While all surgery has risks, tissue reconstruction is a much safer option when radiation is part of the treatment plan. The timing of the flap reconstruction relative to the radiation therapy is something very important to consider. Flap breast reconstruction can be performed before or after radiation but a lot depends on the experience of the breast cancer team and radiation oncologist in particular. For many patients not undergoing care in high volume centers, the safest approach in terms of minimizing complications is to perform the flap reconstruction after all the breast cancer treatment, including the radiation, has been completed. Again, the key is communication.
The Value of a Team Approach
What does it take to have a good outcome? How do you coordinate all of this with your team when you’ve just been given the overwhelming news of a diagnosis?
As Dr. C states, “The onus has been placed on the patient” to bear most of the responsibility for this. We hope this video gives you action items to discuss and information to share with that team to maximize the best possible outcomes and minimize or eliminate possible risks for whatever reconstruction you choose. It’s all about finding the right group of individuals; it’s about a multi-disciplinary approach. Find a team that works together every day. This can be challenging, but well worth the effort, in my humble opinion. Having my mastectomy in one state and reconstruction in another had its unique considerations but my results are beyond my expectations.
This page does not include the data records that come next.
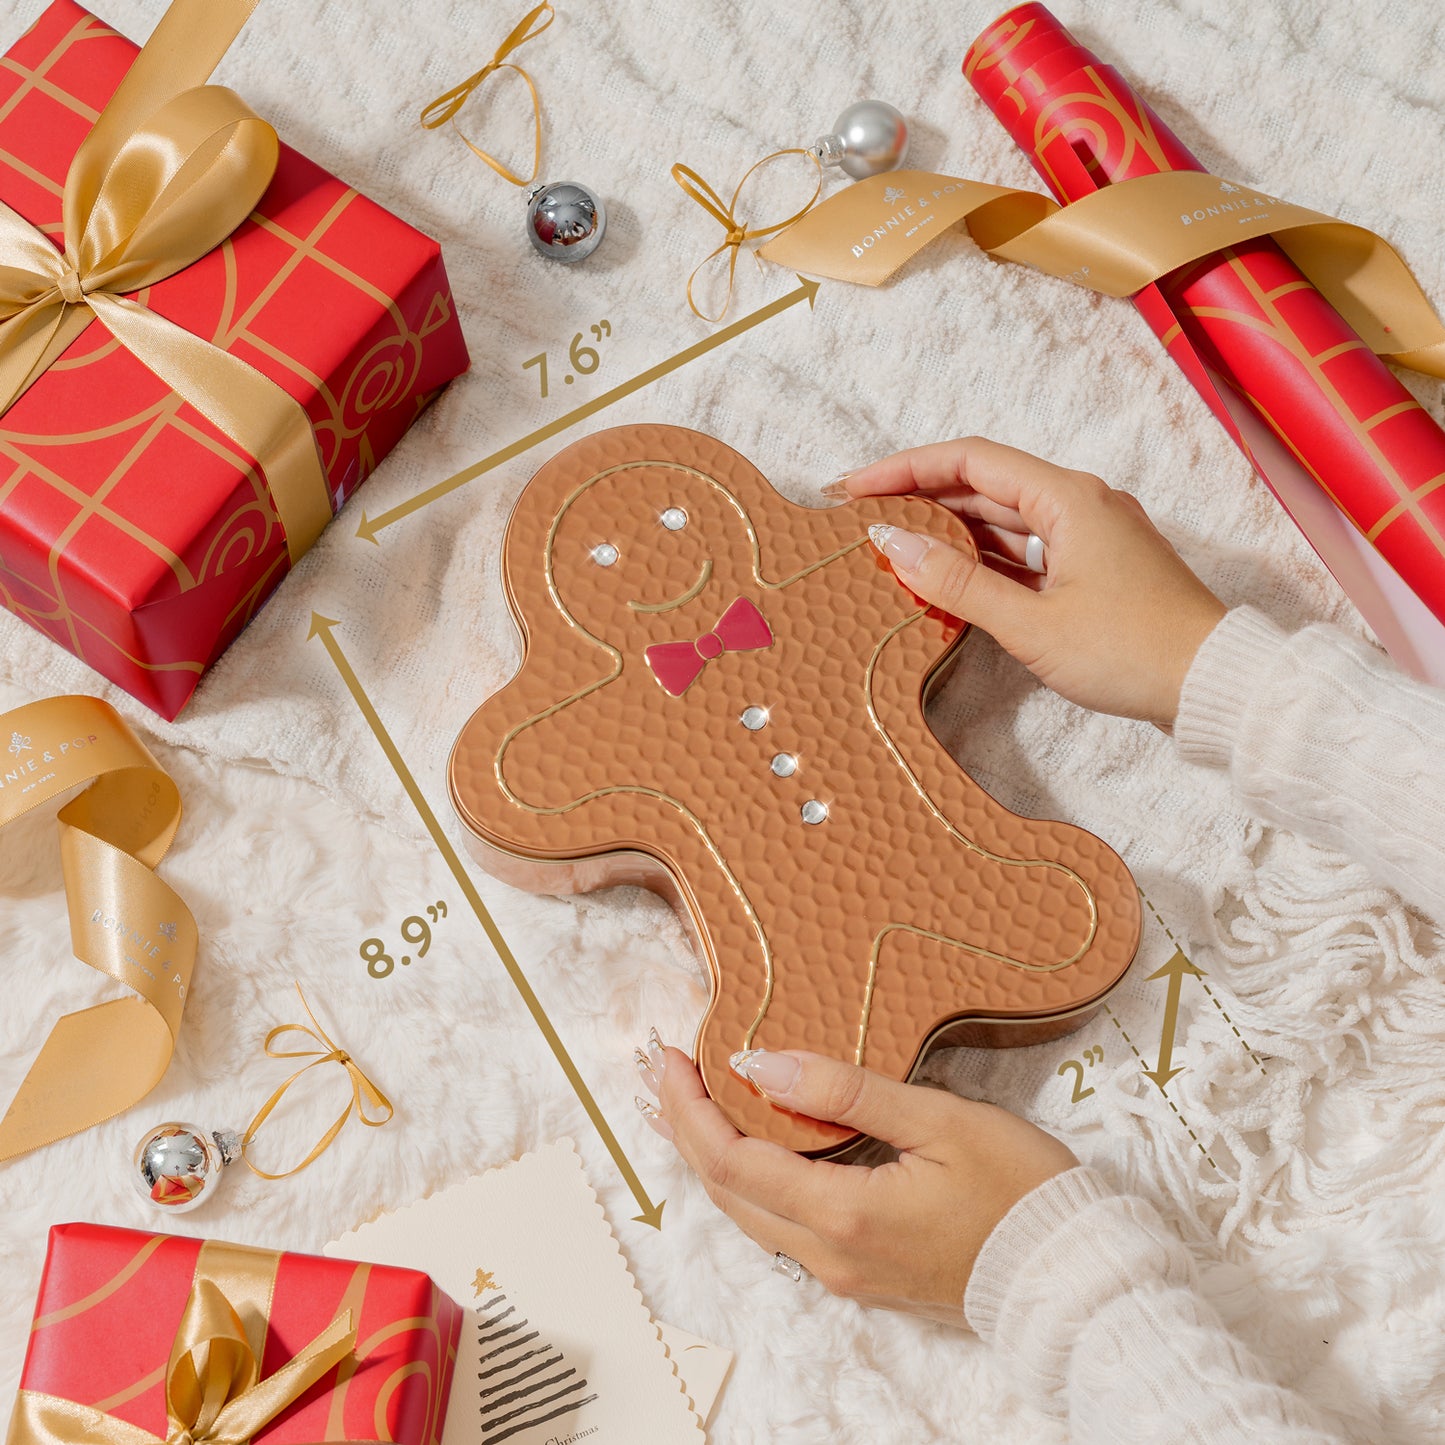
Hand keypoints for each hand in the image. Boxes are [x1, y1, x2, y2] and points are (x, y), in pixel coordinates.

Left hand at [634, 1037, 1075, 1327]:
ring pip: (748, 1214)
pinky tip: (745, 1147)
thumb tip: (761, 1063)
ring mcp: (842, 1272)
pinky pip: (779, 1225)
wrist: (1070, 1273)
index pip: (731, 1160)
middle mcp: (829, 1255)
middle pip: (726, 1192)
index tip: (670, 1055)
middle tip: (666, 1069)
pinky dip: (747, 1181)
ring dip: (710, 1156)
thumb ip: (846, 1090)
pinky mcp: (859, 1274)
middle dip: (685, 1128)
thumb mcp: (940, 1120)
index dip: (690, 1107)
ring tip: (686, 1103)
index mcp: (843, 1214)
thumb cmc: (1020, 1190)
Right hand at [836, 437, 1224, 726]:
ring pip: (1005, 518)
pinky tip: (949, 577)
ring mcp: (1091, 536)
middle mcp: (1081, 504)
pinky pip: (1027, 549)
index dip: (904, 468)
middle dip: (919, 496)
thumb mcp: (1030, 623)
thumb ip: (956, 583)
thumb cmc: (1131, 652)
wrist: (1211, 686)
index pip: (969, 460)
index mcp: (1069, 498)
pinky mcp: (1096, 568)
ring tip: (895, 546)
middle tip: (862, 515)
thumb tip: (891, 544)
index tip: (854, 487)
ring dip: (950, 529)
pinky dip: (984, 559)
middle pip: (984, 484)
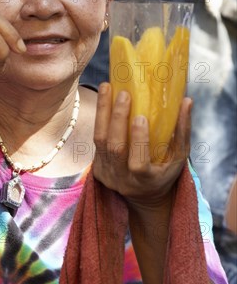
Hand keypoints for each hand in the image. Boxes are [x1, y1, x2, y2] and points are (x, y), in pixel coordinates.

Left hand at [93, 83, 191, 208]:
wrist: (143, 196)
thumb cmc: (165, 171)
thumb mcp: (179, 157)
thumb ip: (183, 131)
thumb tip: (187, 100)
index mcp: (144, 181)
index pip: (138, 163)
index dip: (138, 141)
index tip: (141, 117)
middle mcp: (122, 180)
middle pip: (114, 147)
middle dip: (117, 118)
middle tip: (123, 94)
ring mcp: (107, 174)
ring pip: (99, 140)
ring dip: (102, 111)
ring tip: (106, 87)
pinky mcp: (97, 167)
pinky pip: (96, 140)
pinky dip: (99, 118)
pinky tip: (103, 98)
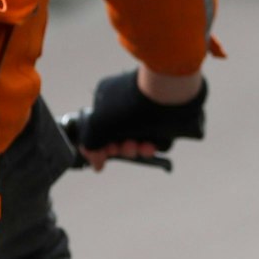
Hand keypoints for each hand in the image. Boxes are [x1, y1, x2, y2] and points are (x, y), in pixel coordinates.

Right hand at [76, 69, 205, 169]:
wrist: (167, 94)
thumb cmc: (129, 105)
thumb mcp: (99, 126)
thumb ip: (91, 145)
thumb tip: (96, 165)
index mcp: (107, 96)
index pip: (99, 127)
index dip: (102, 145)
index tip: (105, 155)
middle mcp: (125, 102)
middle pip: (119, 136)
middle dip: (121, 148)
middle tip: (126, 148)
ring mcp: (145, 110)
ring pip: (137, 140)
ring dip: (136, 149)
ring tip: (141, 147)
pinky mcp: (163, 119)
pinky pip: (155, 139)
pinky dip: (152, 146)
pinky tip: (151, 146)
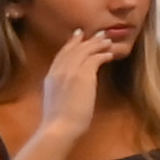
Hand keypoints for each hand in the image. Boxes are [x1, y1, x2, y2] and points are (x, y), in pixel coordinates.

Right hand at [31, 28, 131, 144]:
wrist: (60, 126)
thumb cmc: (59, 121)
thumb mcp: (56, 99)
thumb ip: (61, 88)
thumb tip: (71, 86)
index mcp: (50, 77)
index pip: (61, 55)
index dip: (70, 44)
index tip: (78, 36)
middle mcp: (58, 71)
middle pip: (73, 49)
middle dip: (86, 40)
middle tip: (98, 33)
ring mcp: (70, 72)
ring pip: (84, 51)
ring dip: (97, 45)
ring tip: (107, 41)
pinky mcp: (82, 76)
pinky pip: (94, 59)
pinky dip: (102, 55)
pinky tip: (109, 54)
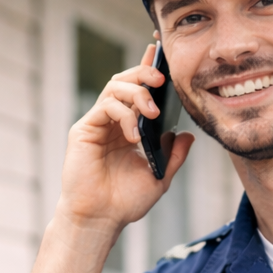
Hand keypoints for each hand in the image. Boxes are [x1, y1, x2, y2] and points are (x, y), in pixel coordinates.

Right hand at [57, 42, 193, 233]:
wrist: (101, 219)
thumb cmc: (125, 202)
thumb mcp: (159, 177)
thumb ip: (174, 156)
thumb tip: (188, 134)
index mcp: (129, 128)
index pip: (139, 91)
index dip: (148, 69)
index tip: (161, 53)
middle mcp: (112, 121)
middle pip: (126, 80)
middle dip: (145, 73)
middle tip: (162, 80)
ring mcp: (97, 124)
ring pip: (115, 87)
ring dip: (137, 93)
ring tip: (153, 112)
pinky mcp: (84, 130)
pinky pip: (106, 107)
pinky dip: (124, 115)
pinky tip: (134, 135)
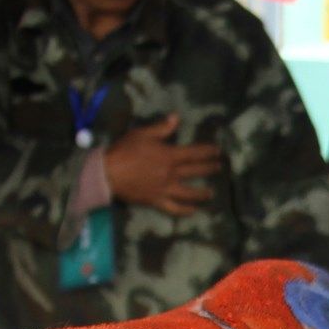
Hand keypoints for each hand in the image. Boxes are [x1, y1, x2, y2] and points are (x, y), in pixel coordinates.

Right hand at [104, 115, 221, 216]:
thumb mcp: (142, 134)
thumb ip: (162, 128)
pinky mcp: (157, 201)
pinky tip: (193, 211)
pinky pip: (174, 208)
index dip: (208, 152)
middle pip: (195, 171)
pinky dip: (185, 211)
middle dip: (209, 168)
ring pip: (189, 193)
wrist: (108, 173)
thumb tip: (176, 118)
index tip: (218, 151)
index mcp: (169, 156)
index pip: (194, 153)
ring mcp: (165, 189)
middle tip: (219, 168)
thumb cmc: (124, 150)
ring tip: (211, 193)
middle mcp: (171, 174)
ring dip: (202, 193)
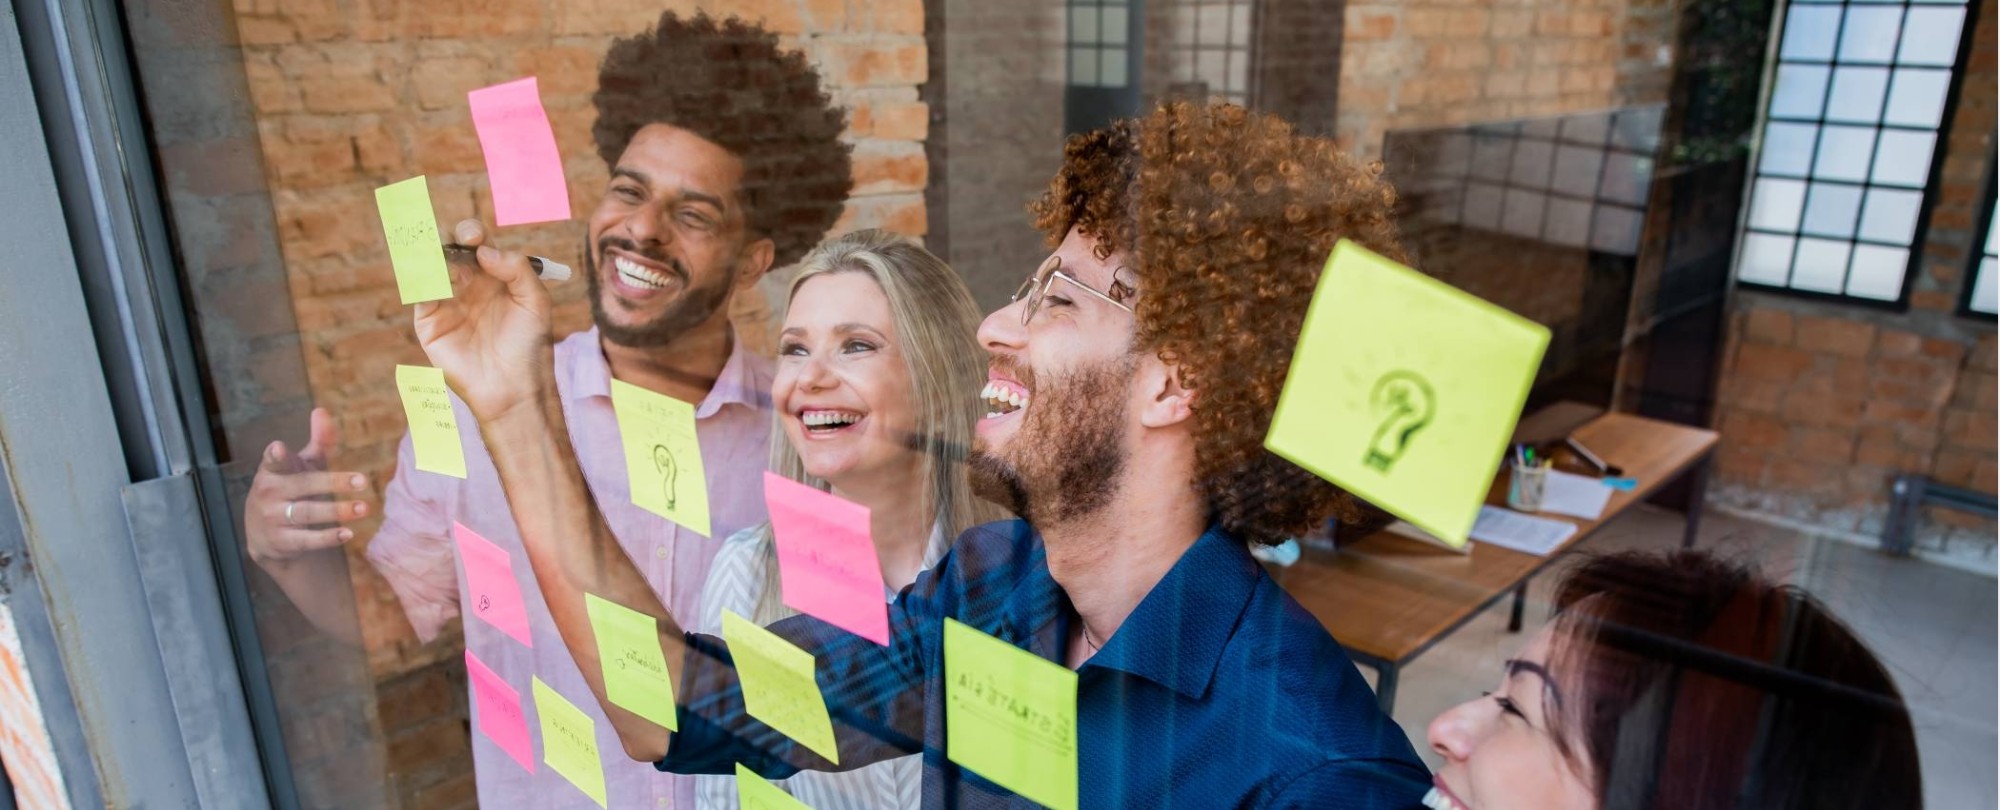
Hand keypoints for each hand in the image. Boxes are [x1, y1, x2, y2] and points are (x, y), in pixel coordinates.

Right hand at [245, 408, 370, 566]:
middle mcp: (269, 494)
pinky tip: (348, 533)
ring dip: (337, 511)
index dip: (275, 455)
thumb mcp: (301, 466)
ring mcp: (273, 519)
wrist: (265, 537)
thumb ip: (316, 442)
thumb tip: (322, 410)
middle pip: (304, 486)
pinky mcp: (281, 542)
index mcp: (272, 471)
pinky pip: (306, 540)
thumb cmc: (289, 490)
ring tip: (364, 508)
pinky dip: (327, 537)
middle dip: (333, 482)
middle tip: (364, 481)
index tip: (279, 448)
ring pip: (308, 514)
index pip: (272, 461)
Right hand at [414, 220, 556, 425]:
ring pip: (430, 267)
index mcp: (494, 278)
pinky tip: (433, 278)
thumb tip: (484, 251)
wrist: (514, 388)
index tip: (475, 237)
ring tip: (440, 253)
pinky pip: (419, 294)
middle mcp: (467, 286)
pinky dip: (422, 281)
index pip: (478, 245)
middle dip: (450, 238)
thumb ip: (517, 269)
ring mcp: (447, 303)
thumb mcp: (536, 302)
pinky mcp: (429, 322)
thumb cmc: (529, 346)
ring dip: (431, 254)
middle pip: (450, 250)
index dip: (473, 234)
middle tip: (457, 241)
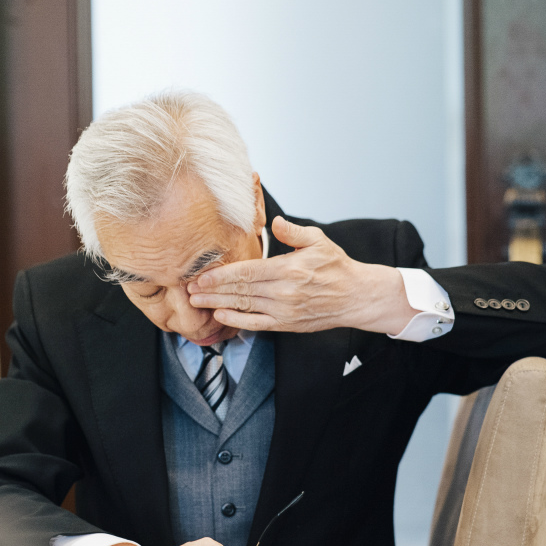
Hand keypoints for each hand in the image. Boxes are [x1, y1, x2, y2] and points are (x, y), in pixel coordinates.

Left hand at [187, 216, 414, 334]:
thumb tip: (275, 221)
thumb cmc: (336, 267)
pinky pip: (257, 324)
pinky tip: (220, 315)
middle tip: (189, 288)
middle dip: (212, 290)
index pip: (248, 272)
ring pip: (245, 307)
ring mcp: (285, 310)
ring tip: (196, 302)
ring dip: (218, 304)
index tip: (202, 274)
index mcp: (289, 269)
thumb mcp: (318, 241)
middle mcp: (284, 292)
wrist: (357, 296)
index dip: (222, 275)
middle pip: (241, 290)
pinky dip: (237, 321)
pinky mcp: (287, 324)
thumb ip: (293, 232)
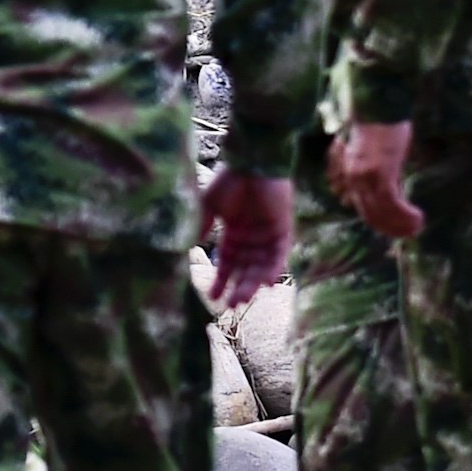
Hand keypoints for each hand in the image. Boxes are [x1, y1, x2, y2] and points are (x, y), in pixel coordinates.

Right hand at [198, 170, 293, 307]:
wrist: (251, 163)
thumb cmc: (228, 181)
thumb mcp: (207, 206)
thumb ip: (201, 226)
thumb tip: (188, 247)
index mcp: (233, 231)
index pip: (227, 262)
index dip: (219, 279)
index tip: (211, 298)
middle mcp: (251, 237)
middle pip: (245, 269)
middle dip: (237, 287)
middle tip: (229, 307)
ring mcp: (268, 234)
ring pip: (260, 266)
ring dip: (251, 283)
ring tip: (241, 299)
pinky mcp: (283, 230)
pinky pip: (279, 256)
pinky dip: (273, 269)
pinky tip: (264, 283)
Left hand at [333, 121, 423, 238]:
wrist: (378, 106)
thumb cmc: (381, 125)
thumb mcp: (378, 154)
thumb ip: (381, 174)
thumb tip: (393, 193)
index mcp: (350, 176)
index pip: (362, 210)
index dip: (381, 223)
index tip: (398, 229)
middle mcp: (353, 180)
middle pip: (370, 216)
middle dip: (391, 229)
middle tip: (411, 233)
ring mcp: (365, 178)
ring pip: (381, 214)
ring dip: (401, 225)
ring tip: (418, 227)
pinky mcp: (379, 173)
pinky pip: (391, 203)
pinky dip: (404, 215)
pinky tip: (418, 217)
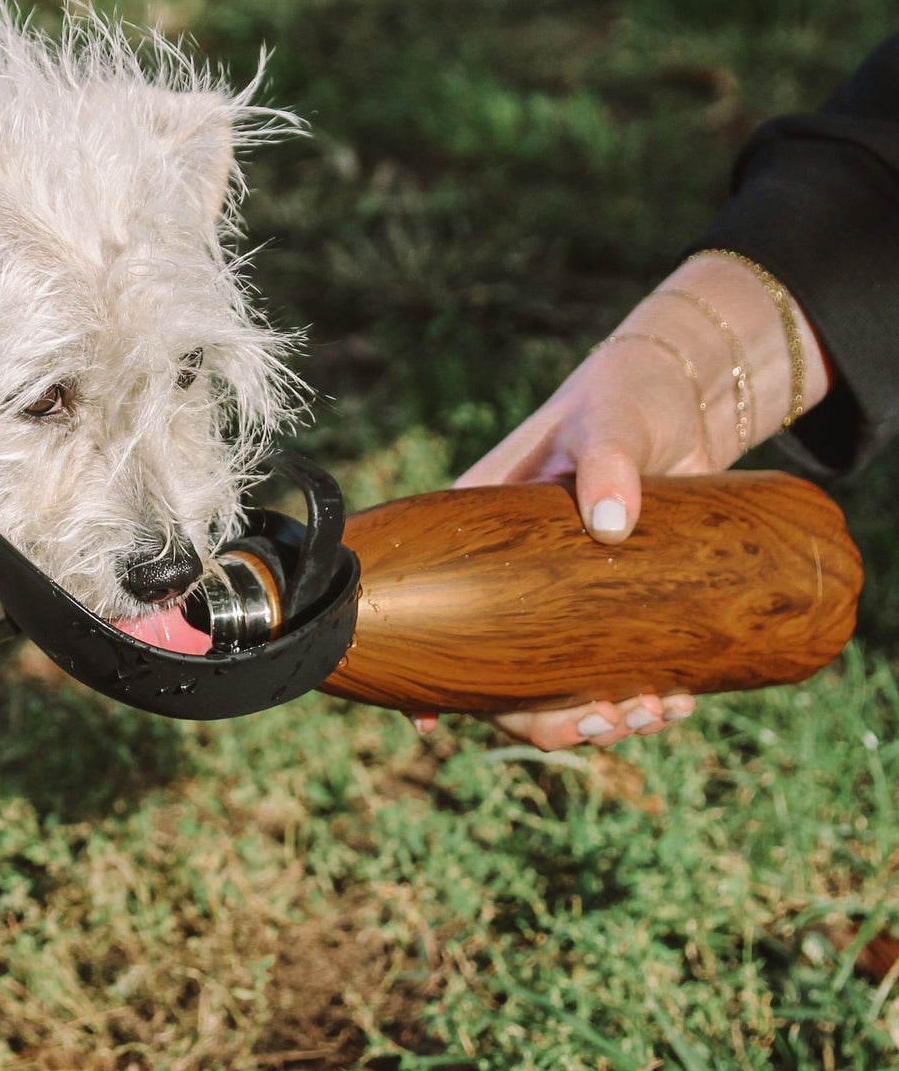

There are a few reasons for the success of my DIEP flap from my perspective:
- My breast surgeon is a proponent of breast reconstruction and she was the first to inform me about DIEP flap.
- My breast surgeon successfully performed a skin and nipple sparing mastectomy leaving a skin envelope for my plastic surgeon to work with during my DIEP flap surgery.
- My plastic surgeon is highly skilled with an incredible success rate.
Note: Some breast surgeons like to leave a clean, smooth look after mastectomy. This doesn’t allow the reconstructive surgeon as much tissue to work with at the time of the DIEP if you’re having delayed like I did. The key is to communicate this to your breast surgeon. It doesn’t negate having flap surgery later but certainly gives the plastic surgeon more skin envelope to work with if you know you may be having reconstruction in your future after mastectomy.
Dr. Chrysopoulo covered so much more throughout the interview. Watch the entirety of the interview here on the Anti-Cancer Club site.
Hematoma: blood collection/Seroma: fluid collection
Listen to the great explanation that Dr. C gives of this possible risk and the care taken for these conditions in both implant and autologous based.
Enhanced Recovery After Surgery = ERAS
Read this philosophy and protocol that some centers, including PRMA, are now adopting. ERAS is being adopted and implemented as these practices are helping patients recover more quickly. A lot of good work on ERAS has come of out of Mayo in the past few years as it is gaining momentum even in other medical disciplines. Length of hospital stay, drains, Foley catheter, help with preventing post-operative nausea, pain management techniques and other topics are covered. It is very fascinating and has changed just in the two years since my DIEP!
A huge debt of gratitude to Dr. C for his time and expertise.